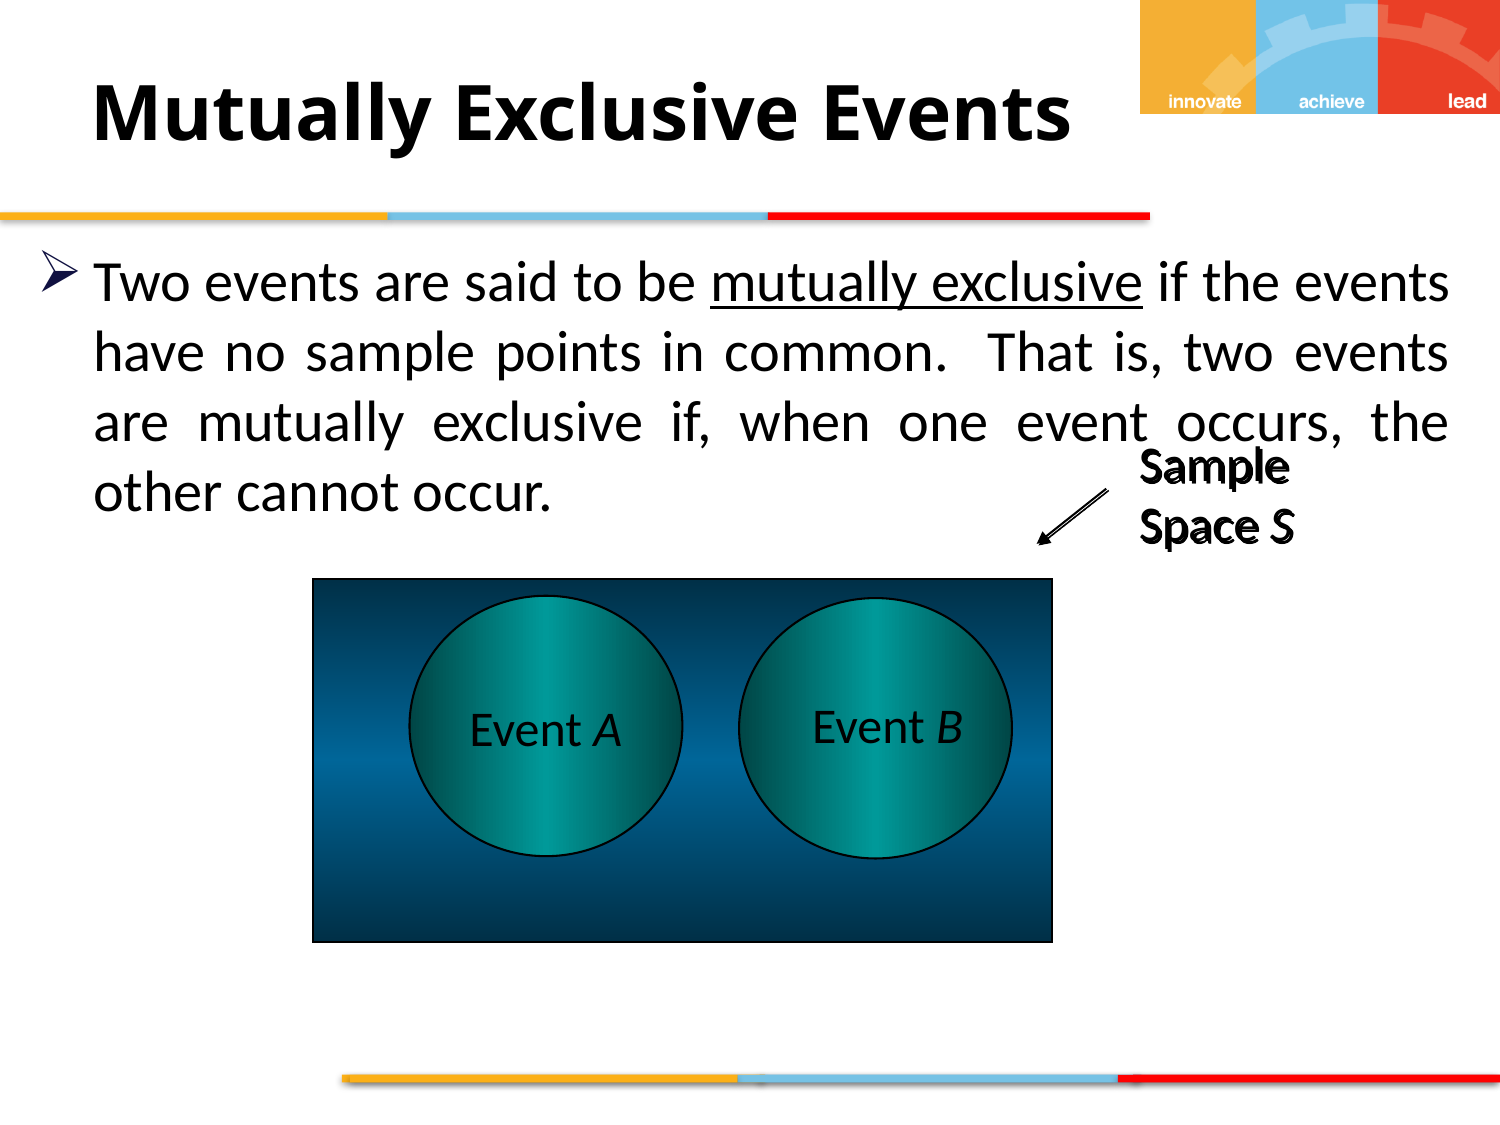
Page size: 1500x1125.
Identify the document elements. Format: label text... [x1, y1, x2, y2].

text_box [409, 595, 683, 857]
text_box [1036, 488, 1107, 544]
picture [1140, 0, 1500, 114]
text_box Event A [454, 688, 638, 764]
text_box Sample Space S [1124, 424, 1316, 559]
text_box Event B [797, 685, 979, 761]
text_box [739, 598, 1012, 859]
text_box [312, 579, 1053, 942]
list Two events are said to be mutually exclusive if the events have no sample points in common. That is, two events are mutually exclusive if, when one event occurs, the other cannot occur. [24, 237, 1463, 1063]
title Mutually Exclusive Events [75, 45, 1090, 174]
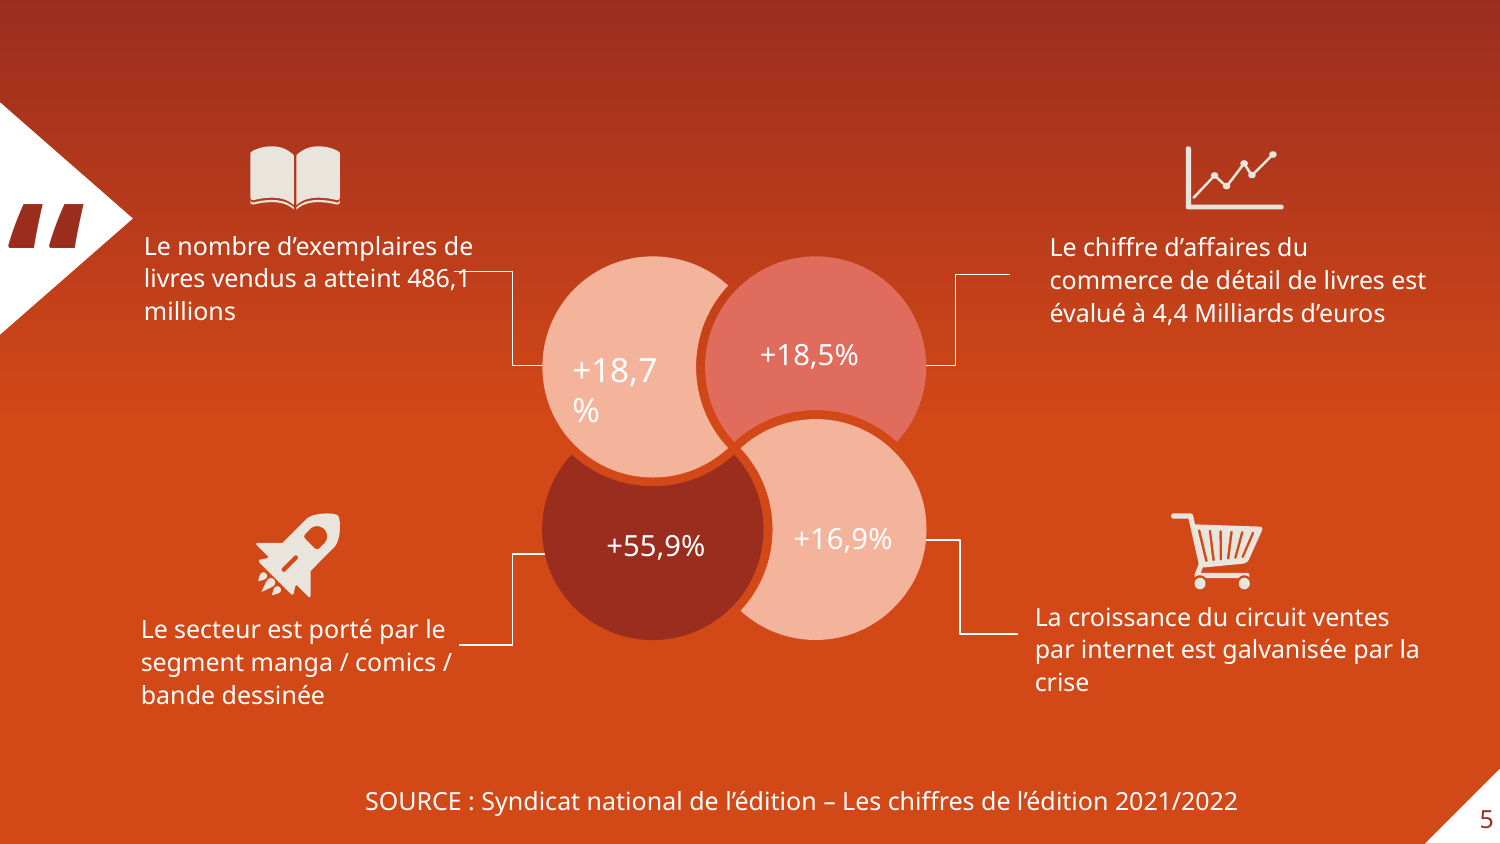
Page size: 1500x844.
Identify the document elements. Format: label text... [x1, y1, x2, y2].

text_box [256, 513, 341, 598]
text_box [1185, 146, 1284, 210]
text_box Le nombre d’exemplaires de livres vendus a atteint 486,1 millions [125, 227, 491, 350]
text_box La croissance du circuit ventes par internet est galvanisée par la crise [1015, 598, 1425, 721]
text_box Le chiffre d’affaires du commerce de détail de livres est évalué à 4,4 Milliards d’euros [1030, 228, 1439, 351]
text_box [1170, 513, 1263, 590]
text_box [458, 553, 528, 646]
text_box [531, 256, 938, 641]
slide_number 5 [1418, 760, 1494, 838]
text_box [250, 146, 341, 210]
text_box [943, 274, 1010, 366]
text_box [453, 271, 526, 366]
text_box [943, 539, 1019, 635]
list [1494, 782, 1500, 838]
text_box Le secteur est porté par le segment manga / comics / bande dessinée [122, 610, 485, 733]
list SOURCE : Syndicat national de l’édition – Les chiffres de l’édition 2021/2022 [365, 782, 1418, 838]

---*---

_Assignment:_
Would you copy the records word for word, without any of their pictures?

_Solution for this problem:_
Page size: 1500x1125.
Identify the document elements. Format: label text... [x1, y1, x2, y2].

text_box [409, 595, 683, 857]
text_box [1036, 488, 1107, 544]
picture [1140, 0, 1500, 114]
text_box Event A [454, 688, 638, 764]
text_box Sample Space S [1124, 424, 1316, 559]
text_box Event B [797, 685, 979, 761]
text_box [739, 598, 1012, 859]
text_box [312, 579, 1053, 942]
list Two events are said to be mutually exclusive if the events have no sample points in common. That is, two events are mutually exclusive if, when one event occurs, the other cannot occur. [24, 237, 1463, 1063]
title Mutually Exclusive Events [75, 45, 1090, 174]
Page size: 1500x844.
Identify the document elements. Format: label text... [x1, y1, x2, y2].

text_box [256, 513, 341, 598]
text_box [1185, 146, 1284, 210]
text_box Le nombre d’exemplaires de livres vendus a atteint 486,1 millions [125, 227, 491, 350]
text_box La croissance du circuit ventes par internet est galvanisée par la crise [1015, 598, 1425, 721]
text_box Le chiffre d’affaires du commerce de détail de livres est évalué à 4,4 Milliards d’euros [1030, 228, 1439, 351]
text_box [1170, 513, 1263, 590]
text_box [458, 553, 528, 646]
text_box [531, 256, 938, 641]
slide_number 5 [1418, 760, 1494, 838]
text_box [250, 146, 341, 210]
text_box [943, 274, 1010, 366]
text_box [453, 271, 526, 366]
text_box [943, 539, 1019, 635]
list [1494, 782, 1500, 838]
text_box Le secteur est porté par le segment manga / comics / bande dessinée [122, 610, 485, 733]
list SOURCE : Syndicat national de l’édition – Les chiffres de l’édition 2021/2022 [365, 782, 1418, 838]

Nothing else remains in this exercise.